■ GIVEN ENTRIES:
= Beginning of Section =
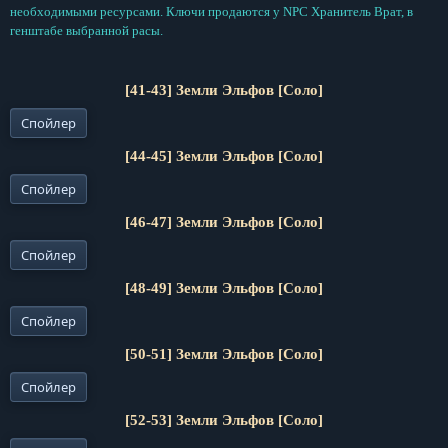
необходимыми ресурсами. Ключи продаются у NPC Хранитель Врат, в
генштабе выбранной расы.
[41-43] Земли Эльфов [Соло]
Спойлер
[44-45] Земли Эльфов [Соло]
Спойлер
[46-47] Земли Эльфов [Соло]
Спойлер
[48-49] Земли Эльфов [Соло]
Спойлер
[50-51] Земли Эльфов [Соло]
Спойлер
[52-53] Земли Эльфов [Соло]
= End of Section =
■ ACTIVITY:
Please give the entries above again exactly as written, leaving out any pictures.

■ TASK ANSWER:
необходимыми ресурсами. Ключи продаются у NPC Хранитель Врат, в
генштабе выбранной расы.
[41-43] Земли Эльфов [Соло]
Спойлер
[44-45] Земли Эльфов [Соло]
Спойлер
[46-47] Земли Эльфов [Соло]
Спойлер
[48-49] Земли Эльфов [Соло]
Спойлер
[50-51] Земли Эльфов [Соло]
Спойлер
[52-53] Земли Эльфов [Соло]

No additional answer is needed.